That's a fair assessment based on a set of new ratings and results just released from the federal government, which has crash-tested the Tahoe, a body-on-frame SUV that was fully redesigned for the 2015 model year.
The new round of federal NCAP testing involved the 2015 Chevrolet Tahoe with the 5.3-liter V-8, although those results extend to the nearly identical 2015 GMC Yukon.
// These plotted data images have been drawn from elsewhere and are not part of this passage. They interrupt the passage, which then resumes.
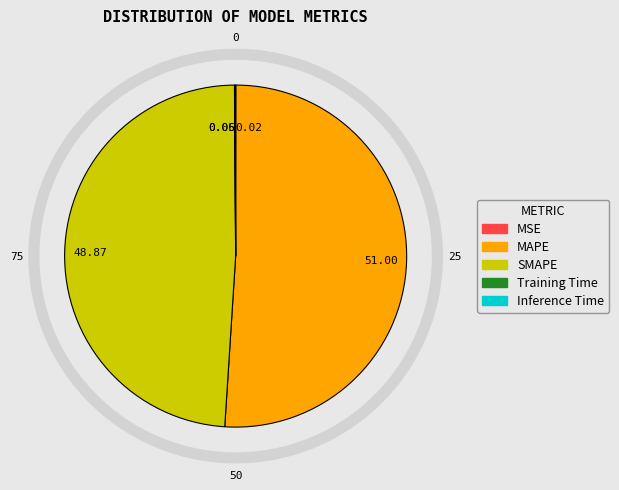

How many slices are in this pie chart?

5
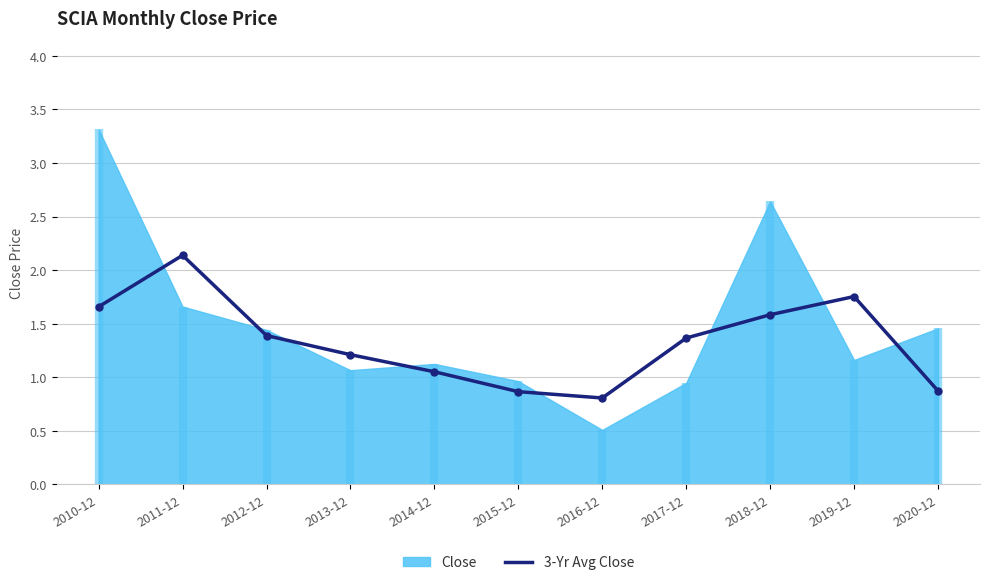

What is the lowest value of the 3-Yr Avg Close series?

0.8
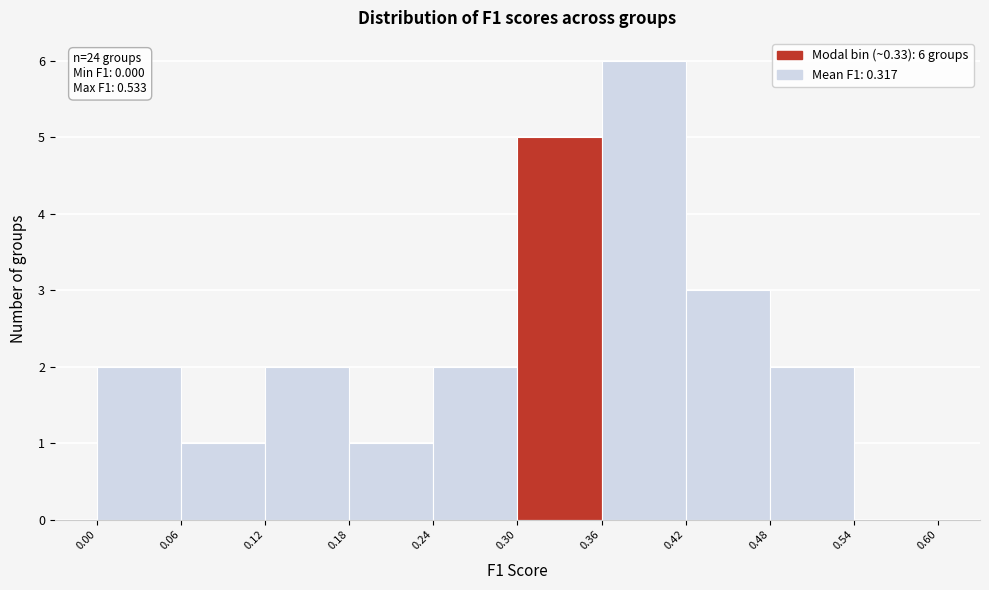

Over which range of the x-axis is the bar tallest?

0.36 to 0.42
The federal government hasn't yet extended those results to the Chevrolet Suburban and GMC Tahoe XL, which are closely related but about 20 inches longer.
As with the previous 2014 Chevrolet Tahoe, the 2015 model earned top five-star ratings for occupant protection in frontal offset and side barrier tests, including in the side pole test, which simulates a collision with a narrow fixed object like a utility pole or tree.
DON'T MISS: 2015 GMC Yukon Video Road Test
Rollover knocks it off the honor roll
Yet that doesn't translate to a five-star Overall Score, because the federal government found a 22.9-percent risk of rollover in its static calculation (versus 24.6 percent for the 2014 Tahoe), with “no tip” in the dynamic test for either generation of the Tahoe.
While electronic stability control systems have alleviated much of that concern, helping to prevent the loss of control in quick maneuvers and in some adverse weather conditions, taller SUVs still have a higher risk of rollover in some situations, such as when they're 'tripped' by a barrier or curb, skid onto a mixed-traction surface, or in a collision with another vehicle.
If that's a cause for concern, it's worth keeping in mind that the Chevrolet Traverse, a more passenger-oriented crossover model, earns a five-star Overall Score, as it has a four-star rollover rating and also achieves those top frontal and side ratings.
Center airbags a GM SUV exclusive
Versions of the Tahoe and Yukon with front bucket seats—such as the one tested—have the segment's only front-seat center airbag system (a system the Traverse also now has); although with no test-dummy in the passenger seat the efficacy of the system wasn't confirmed or demonstrated by these federal tests.
The other agency that conducts U.S. crash tests, the Insurance Institute for Highway Safety, didn't test the last-generation GM full-size SUVs, and doesn't test large body-on-frame SUVs in general.
Among market alternatives, the Ford Expedition is the closest rival to the Tahoe, and the Ford achieves the same four-star overall rating, however with four stars for frontal impact, it doesn't perform as well for occupant protection. The Toyota Sequoia and Nissan Armada both haven't been tested in recent years.